▸ What you should do
Each record should be set down again so that it matches the original exactly.

►

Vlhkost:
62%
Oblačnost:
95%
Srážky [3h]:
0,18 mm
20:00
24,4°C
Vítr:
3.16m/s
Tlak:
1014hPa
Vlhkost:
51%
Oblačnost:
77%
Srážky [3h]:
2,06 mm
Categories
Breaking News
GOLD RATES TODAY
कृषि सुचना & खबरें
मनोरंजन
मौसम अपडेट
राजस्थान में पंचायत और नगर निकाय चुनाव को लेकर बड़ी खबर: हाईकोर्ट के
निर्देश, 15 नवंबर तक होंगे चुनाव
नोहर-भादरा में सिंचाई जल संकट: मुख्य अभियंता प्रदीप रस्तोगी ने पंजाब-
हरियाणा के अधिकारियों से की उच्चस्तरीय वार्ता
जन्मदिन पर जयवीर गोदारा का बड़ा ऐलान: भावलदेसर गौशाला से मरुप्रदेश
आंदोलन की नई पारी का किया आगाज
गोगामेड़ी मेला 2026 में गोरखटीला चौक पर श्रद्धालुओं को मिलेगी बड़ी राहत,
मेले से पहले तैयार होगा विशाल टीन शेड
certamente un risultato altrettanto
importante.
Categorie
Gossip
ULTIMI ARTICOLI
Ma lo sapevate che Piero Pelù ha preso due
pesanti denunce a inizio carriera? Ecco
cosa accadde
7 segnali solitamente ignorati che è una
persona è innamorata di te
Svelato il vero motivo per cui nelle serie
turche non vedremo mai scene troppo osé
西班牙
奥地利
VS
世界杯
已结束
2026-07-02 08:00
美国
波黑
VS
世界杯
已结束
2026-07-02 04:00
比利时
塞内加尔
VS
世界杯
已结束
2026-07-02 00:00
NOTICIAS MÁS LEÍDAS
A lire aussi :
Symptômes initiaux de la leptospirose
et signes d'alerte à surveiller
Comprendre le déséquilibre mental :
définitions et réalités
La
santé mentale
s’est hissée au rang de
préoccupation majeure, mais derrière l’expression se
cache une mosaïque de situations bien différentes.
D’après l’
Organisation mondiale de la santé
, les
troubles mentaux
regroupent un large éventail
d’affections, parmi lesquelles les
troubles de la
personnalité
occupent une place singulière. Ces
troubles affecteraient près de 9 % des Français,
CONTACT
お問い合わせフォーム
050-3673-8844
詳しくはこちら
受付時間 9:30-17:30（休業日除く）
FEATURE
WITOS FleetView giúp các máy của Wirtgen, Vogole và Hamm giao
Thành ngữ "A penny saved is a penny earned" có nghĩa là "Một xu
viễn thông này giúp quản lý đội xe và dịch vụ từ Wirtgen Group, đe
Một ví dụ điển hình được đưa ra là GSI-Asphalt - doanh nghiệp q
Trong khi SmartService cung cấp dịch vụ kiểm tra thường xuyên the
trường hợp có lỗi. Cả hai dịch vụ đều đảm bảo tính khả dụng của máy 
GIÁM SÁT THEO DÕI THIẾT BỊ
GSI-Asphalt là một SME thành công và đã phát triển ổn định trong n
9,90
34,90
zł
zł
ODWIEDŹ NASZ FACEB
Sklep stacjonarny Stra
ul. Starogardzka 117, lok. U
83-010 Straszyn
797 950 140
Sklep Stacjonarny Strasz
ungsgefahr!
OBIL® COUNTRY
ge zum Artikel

◄

▸ Answer section
Vlhkost:
62%
Oblačnost:
95%
Srážky [3h]:
0,18 mm
20:00
24,4°C
Vítr:
3.16m/s
Tlak:
1014hPa
Vlhkost:
51%
Oblačnost:
77%
Srážky [3h]:
2,06 mm
Categories
Breaking News
GOLD RATES TODAY
कृषि सुचना & खबरें
मनोरंजन
मौसम अपडेट
राजस्थान में पंचायत और नगर निकाय चुनाव को लेकर बड़ी खबर: हाईकोर्ट के
निर्देश, 15 नवंबर तक होंगे चुनाव
नोहर-भादरा में सिंचाई जल संकट: मुख्य अभियंता प्रदीप रस्तोगी ने पंजाब-
हरियाणा के अधिकारियों से की उच्चस्तरीय वार्ता
जन्मदिन पर जयवीर गोदारा का बड़ा ऐलान: भावलदेसर गौशाला से मरुप्रदेश
आंदोलन की नई पारी का किया आगाज
गोगामेड़ी मेला 2026 में गोरखटीला चौक पर श्रद्धालुओं को मिलेगी बड़ी राहत,
मेले से पहले तैयार होगा विशाल टीन शेड
certamente un risultato altrettanto
importante.
Categorie
Gossip
ULTIMI ARTICOLI
Ma lo sapevate che Piero Pelù ha preso due
pesanti denunce a inizio carriera? Ecco
cosa accadde
7 segnali solitamente ignorati che è una
persona è innamorata di te
Svelato il vero motivo per cui nelle serie
turche non vedremo mai scene troppo osé
西班牙
奥地利
VS
世界杯
已结束
2026-07-02 08:00
美国
波黑
VS
世界杯
已结束
2026-07-02 04:00
比利时
塞内加尔
VS
世界杯
已结束
2026-07-02 00:00
NOTICIAS MÁS LEÍDAS
A lire aussi :
Symptômes initiaux de la leptospirose
et signes d'alerte à surveiller
Comprendre le déséquilibre mental :
définitions et réalités
La
santé mentale
s’est hissée au rang de
préoccupation majeure, mais derrière l’expression se
cache une mosaïque de situations bien différentes.
D’après l’
Organisation mondiale de la santé
, les
troubles mentaux
regroupent un large éventail
d’affections, parmi lesquelles les
troubles de la
personnalité
occupent une place singulière. Ces
troubles affecteraient près de 9 % des Français,
CONTACT
お問い合わせフォーム
050-3673-8844
詳しくはこちら
受付時間 9:30-17:30（休業日除く）
FEATURE
WITOS FleetView giúp các máy của Wirtgen, Vogole và Hamm giao
Thành ngữ "A penny saved is a penny earned" có nghĩa là "Một xu
viễn thông này giúp quản lý đội xe và dịch vụ từ Wirtgen Group, đe
Một ví dụ điển hình được đưa ra là GSI-Asphalt - doanh nghiệp q
Trong khi SmartService cung cấp dịch vụ kiểm tra thường xuyên the
trường hợp có lỗi. Cả hai dịch vụ đều đảm bảo tính khả dụng của máy 
GIÁM SÁT THEO DÕI THIẾT BỊ
GSI-Asphalt là một SME thành công và đã phát triển ổn định trong n
9,90
34,90
zł
zł
ODWIEDŹ NASZ FACEB
Sklep stacjonarny Stra
ul. Starogardzka 117, lok. U
83-010 Straszyn
797 950 140
Sklep Stacjonarny Strasz
ungsgefahr!
OBIL® COUNTRY
ge zum Artikel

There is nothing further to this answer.